- To do:
Continue the commentary on Nigeria's aviation sector from its last sentence, about the proposed national carrier having a different business model.

- Text block:
____________

Turning Nigeria’s aviation to one of the most buoyant and active in Africa is not going to be a tea party. Countries such as Ethiopia, Morocco, UAE and Qatar have demonstrated that aviation can be a key driver of economic growth, but Rome was not built just like that. We talk about the successes of Ethiopian Airlines, Emirates and Qatar Airways all the time — and these are businesses that turn over billions of dollars yearly — yet we are unable to create our own success stories beyond saying that Lagos is one of the busiest airports in Africa and that Nigeria has a population of 185 million and all that. We are playing with the chickens when we should be soaring with the eagles.

According to Sirika, his vision is to build an aerospace and aeronautic university in partnership with the International Civil Aviation Organisation (ICAO), the specialised UN agency that regulates global aviation. We need high-level manpower, no doubt about that, and we must be able to produce that at home. Quite importantly, we also need to go into research and development. It is interesting that a country like Brazil, which entered into aviation industry about the same time with Nigeria, is now producing aircraft. It is a Nigerian thing, right? NNPC started out around the same time with Statoil of Norway and ENI of Italy — and that is where the comparison ends.

Sirika has also been very passionate about concessioning the airports. This has a lot of political implications — the unions are eternally opposed to private management of public assets, no matter the evidence that it is a better option for a country with weak public management capacity like Nigeria. The attraction, for me, is that the federal government will no longer be allocating funds to these airports. Most of them are commercially viable and should sustain themselves. But it pays some fat cats for budgetary allocations to keep pouring in every year. The Chinese, Singaporeans, Qataris and Saudis have chosen the concessioning route. We need to give it a chance too.

A more contentious issue is Sirika’s proposal for a national carrier. I have opposed this idea from day one. My argument has been that any business managed by government in Nigeria will not run well. I can give a million examples. We all know how Nigeria Airways nosedived into the abyss. Government officials were distributing free tickets to their girlfriends and relatives. It was anything goes. Virgin Nigeria, partly owned by Nigerian institutional investors and Virgin Atlantic, took off on a promising note but soon flew into turbulence and ended in oblivion. It has been one sad story after the other. Thank God Sirika says the proposed national carrier has a different business model.

____________

- Records provided:

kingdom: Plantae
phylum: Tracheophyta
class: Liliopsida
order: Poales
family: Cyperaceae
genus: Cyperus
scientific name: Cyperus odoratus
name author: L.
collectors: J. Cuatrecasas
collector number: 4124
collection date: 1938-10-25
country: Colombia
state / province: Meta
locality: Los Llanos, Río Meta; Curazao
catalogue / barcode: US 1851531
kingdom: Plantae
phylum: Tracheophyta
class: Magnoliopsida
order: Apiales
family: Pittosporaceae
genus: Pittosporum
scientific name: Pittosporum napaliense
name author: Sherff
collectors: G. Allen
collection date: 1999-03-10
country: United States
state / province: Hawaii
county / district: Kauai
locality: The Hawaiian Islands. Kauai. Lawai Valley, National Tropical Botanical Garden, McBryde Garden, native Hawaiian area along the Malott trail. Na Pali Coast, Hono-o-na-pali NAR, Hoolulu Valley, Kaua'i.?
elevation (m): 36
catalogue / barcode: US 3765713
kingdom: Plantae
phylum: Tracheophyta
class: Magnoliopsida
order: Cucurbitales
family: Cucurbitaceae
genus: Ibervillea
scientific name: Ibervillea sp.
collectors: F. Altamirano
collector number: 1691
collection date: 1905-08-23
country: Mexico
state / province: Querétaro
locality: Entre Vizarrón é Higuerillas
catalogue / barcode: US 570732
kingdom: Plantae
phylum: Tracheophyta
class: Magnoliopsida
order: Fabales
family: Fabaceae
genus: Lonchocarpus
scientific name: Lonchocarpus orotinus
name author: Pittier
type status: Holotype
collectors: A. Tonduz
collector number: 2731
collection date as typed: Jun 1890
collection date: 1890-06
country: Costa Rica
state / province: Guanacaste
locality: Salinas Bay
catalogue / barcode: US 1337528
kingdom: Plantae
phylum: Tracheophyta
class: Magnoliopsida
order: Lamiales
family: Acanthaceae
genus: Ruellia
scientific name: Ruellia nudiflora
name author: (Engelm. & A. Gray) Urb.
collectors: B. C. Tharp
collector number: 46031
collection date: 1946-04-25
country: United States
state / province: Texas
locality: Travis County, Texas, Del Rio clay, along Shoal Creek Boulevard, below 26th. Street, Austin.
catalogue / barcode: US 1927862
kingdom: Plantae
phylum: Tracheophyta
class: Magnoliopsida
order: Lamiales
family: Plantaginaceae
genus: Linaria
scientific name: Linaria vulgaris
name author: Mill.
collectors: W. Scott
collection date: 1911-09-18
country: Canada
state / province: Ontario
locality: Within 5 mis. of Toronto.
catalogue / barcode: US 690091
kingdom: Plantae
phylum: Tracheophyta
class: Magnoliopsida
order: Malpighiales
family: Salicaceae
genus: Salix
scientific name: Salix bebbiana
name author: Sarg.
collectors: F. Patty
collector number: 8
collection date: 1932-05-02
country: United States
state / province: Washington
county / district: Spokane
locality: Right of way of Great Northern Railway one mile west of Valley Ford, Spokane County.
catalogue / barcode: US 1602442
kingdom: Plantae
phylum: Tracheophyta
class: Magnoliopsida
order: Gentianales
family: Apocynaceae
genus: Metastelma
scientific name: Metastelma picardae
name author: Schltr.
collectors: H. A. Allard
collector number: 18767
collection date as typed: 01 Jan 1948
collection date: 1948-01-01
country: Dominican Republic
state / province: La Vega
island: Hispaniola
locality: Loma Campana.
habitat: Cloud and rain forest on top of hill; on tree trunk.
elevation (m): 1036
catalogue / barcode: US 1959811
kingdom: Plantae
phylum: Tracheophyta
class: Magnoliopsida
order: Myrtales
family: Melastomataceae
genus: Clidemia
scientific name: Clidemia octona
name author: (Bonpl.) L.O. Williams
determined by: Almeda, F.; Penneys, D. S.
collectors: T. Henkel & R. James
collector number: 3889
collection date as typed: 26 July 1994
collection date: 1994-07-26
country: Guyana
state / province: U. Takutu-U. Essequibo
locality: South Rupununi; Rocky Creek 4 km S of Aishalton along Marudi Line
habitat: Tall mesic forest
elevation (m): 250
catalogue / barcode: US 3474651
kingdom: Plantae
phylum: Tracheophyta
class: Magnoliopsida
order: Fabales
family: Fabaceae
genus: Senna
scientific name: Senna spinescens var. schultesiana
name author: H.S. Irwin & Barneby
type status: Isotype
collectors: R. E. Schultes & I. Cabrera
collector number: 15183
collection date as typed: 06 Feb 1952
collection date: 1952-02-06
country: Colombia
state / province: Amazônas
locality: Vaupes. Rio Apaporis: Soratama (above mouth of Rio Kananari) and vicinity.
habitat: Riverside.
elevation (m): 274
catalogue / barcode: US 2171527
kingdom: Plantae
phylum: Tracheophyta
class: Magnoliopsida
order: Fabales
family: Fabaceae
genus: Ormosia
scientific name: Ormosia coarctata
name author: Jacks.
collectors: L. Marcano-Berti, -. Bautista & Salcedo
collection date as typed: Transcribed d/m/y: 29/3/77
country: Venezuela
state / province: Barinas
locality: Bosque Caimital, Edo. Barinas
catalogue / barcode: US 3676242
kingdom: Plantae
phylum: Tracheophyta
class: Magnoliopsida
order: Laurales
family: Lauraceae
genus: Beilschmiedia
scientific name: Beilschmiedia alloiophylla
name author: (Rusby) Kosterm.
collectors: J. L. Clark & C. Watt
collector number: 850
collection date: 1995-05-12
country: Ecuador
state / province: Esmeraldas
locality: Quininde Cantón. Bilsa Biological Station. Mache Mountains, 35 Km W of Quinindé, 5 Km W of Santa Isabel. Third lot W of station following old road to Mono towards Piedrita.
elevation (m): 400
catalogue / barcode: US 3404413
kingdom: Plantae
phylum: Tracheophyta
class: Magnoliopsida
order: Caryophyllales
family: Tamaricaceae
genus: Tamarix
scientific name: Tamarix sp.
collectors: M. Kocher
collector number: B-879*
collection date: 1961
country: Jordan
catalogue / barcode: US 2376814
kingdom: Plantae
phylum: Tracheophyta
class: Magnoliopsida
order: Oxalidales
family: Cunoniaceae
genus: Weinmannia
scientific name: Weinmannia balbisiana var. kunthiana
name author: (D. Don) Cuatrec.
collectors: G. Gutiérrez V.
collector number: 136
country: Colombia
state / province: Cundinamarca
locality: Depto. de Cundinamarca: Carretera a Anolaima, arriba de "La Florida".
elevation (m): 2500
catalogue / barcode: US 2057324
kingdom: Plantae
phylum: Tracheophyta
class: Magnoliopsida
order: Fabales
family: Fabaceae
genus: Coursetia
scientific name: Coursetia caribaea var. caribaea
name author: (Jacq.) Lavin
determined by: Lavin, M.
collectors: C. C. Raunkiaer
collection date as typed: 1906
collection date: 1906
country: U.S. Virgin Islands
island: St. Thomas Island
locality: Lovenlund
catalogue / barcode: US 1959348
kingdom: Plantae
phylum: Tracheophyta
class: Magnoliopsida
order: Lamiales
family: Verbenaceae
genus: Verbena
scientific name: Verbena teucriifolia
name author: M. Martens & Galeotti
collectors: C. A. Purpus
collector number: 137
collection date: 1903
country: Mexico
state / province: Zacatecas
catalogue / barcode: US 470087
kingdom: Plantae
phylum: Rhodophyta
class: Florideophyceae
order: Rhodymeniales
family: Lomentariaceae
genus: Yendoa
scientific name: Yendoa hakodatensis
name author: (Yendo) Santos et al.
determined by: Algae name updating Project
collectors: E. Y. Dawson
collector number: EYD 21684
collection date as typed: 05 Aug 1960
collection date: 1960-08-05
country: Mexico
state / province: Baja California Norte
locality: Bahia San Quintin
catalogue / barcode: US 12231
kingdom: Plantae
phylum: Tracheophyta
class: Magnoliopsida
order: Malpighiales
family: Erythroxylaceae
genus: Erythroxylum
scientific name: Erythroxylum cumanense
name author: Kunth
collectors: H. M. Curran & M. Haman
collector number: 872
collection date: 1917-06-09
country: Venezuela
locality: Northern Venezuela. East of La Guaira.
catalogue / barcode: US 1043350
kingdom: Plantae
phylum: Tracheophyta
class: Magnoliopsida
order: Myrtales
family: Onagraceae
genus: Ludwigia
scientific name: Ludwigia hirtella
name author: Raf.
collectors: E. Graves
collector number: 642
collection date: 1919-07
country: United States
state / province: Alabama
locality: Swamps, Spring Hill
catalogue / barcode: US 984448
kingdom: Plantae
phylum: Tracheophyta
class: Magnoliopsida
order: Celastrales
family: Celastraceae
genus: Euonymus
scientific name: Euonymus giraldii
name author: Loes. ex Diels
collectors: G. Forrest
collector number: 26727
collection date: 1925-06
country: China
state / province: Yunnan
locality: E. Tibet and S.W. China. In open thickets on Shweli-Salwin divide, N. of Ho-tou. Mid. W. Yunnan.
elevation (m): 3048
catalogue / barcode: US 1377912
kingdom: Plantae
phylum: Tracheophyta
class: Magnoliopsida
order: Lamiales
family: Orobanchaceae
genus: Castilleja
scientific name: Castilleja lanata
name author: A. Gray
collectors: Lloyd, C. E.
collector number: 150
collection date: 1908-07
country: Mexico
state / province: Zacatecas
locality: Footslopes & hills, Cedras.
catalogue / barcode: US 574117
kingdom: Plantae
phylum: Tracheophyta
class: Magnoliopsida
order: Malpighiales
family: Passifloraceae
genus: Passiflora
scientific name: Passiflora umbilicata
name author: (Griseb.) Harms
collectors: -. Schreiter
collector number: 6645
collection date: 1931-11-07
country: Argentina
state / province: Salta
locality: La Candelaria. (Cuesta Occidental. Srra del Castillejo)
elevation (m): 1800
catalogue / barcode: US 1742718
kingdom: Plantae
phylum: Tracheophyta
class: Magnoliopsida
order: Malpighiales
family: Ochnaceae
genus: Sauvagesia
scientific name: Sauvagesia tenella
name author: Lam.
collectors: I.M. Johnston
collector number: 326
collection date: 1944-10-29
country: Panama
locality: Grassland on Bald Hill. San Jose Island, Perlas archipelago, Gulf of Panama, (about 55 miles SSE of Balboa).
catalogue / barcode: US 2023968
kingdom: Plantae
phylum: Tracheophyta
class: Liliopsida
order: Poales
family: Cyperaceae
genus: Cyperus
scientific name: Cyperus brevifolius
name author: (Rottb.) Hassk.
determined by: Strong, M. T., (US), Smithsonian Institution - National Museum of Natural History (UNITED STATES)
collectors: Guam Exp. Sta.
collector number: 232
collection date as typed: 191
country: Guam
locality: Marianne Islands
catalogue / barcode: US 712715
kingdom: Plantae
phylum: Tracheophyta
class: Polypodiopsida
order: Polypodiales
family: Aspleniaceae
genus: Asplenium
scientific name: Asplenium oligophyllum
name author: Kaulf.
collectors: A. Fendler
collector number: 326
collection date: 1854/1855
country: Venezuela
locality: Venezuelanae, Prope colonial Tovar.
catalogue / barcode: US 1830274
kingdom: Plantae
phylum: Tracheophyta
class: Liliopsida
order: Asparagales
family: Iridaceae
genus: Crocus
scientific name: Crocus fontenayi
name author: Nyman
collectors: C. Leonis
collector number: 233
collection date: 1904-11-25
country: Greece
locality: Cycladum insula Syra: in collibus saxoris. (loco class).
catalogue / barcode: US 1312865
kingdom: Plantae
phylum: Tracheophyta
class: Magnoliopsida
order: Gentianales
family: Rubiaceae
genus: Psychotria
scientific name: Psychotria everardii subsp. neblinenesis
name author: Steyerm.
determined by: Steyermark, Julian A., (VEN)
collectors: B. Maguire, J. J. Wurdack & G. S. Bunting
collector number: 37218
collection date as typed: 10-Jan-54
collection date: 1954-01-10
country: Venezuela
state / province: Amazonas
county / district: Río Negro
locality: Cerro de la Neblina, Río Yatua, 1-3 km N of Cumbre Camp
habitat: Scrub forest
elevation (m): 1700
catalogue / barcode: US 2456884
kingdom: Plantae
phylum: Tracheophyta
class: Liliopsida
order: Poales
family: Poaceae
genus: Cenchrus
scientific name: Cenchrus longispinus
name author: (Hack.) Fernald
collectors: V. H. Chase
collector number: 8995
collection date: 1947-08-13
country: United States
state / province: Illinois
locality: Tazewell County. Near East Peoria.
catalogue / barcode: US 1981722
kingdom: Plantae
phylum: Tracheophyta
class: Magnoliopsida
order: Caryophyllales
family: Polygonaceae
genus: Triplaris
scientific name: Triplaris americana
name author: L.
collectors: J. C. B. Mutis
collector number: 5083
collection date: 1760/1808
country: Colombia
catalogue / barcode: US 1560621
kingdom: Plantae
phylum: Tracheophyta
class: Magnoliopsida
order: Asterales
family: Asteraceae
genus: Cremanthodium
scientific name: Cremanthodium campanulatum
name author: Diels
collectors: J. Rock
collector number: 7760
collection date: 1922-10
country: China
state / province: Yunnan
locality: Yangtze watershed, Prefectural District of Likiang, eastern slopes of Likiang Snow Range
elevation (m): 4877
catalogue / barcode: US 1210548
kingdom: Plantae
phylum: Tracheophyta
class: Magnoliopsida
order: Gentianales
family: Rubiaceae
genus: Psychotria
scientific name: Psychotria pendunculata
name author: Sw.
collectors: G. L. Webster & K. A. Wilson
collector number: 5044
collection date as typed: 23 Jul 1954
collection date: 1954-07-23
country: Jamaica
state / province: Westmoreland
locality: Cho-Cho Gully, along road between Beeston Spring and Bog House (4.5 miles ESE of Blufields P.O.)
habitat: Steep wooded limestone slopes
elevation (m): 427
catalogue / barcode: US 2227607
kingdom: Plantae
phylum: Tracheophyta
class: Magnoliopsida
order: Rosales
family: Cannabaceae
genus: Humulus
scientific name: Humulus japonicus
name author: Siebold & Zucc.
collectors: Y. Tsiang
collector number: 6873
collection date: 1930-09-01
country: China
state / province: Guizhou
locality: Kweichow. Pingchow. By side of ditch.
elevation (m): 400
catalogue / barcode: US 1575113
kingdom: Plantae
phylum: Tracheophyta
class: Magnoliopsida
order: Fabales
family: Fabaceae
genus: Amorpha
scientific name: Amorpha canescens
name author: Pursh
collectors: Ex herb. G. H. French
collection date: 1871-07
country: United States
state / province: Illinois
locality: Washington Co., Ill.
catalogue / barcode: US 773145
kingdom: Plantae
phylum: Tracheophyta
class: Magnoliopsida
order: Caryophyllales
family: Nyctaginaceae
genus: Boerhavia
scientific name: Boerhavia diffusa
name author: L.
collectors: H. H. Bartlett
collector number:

____________

- Right answer:
Other aspects of the roadmap which I find noteworthy are the establishment of maintenance, overhaul and repair (MRO) services to cater for airlines in Nigeria (Morocco, Ethiopia and South Africa are excelling in this); setting up of a leasing company to provide affordable finance to aviation entrepreneurs; creation of world-class search and rescue operations to support eventualities in the sector; and the creation of agro-allied airports — a very big deal, in my opinion, if we are to succeed with export-oriented agric business. Jos airport once served as a centre for flower export while the Yola airport was used for mangoes and such like. That is history now. What a pity.

In a way, all these things are linked: training, research and development, concessioning of airports, MRO services to support the national carrier and other international airlines operating in Nigeria, provision of finance for aviation entrepreneurs, creating world-class search and rescue infrastructure, and designating airports for agric business. But the devil is always lurking at the corner. In this case, I am thinking of the bureaucracy. Virtually of all Sirika’s initiatives are going to be powered by the private sector, meaning there is less of government hands and finance involved. They sound good, but what about the agencies to implement and manage the process?

Again, that means restructuring and strengthening them. An agency like the Federal Airports Authority of Nigeria (FAAN), which has 45 GMs, cannot continue to operate the way it is. Every GM is on Level 17, with all the benefits and perks of office. This is incredible. That is how wasteful the Nigerian bureaucracy is and any attempt to reform it will always face resistance. Sirika’s roadmap talks about reviewing the laws setting up these agencies in order to make them more efficient. He also says the Nigerian Civil Aviation Authority (NCAA) will become fully autonomous in order to exercise its regulatory oversight unencumbered. That is non-negotiable.

In a way, things have been looking up for the Nigerian aviation industry. ICAO has just held its World Aviation Forum in Abuja — the first outside its headquarters in Montreal, Canada. That was a huge honour to the country and an apparent recognition of our potential and positive strides. Indeed, ICAO just issued a certificate to designate the Nigerian College of Aviation Technology, Zaria, as a Centre of Excellence for the West and Central Africa region — and that takes NCAT to the top 20 of the best training schools in the world. The Nigerian Meteorological Agency only recently got ISO 9001:2015 certification — the only African meteorological agency with that badge.

I travel fairly often and I am saddened whenever I see the state of our airports, but I am much more demoralised when I see what Emirates and Qatar Airways are doing. We are far behind them. However, we need not beat ourselves too much: we are well positioned to write our own story with our own hands. If Sirika can implement the aviation roadmap with the same grit and guts that he displayed in closing down Abuja airport to rebuild the runway, then there will be much more to celebrate under his watch. I’m happy he engaged extensively with the stakeholders over the roadmap. They can do and undo. All going well, we can hit another oil — this time in the skies.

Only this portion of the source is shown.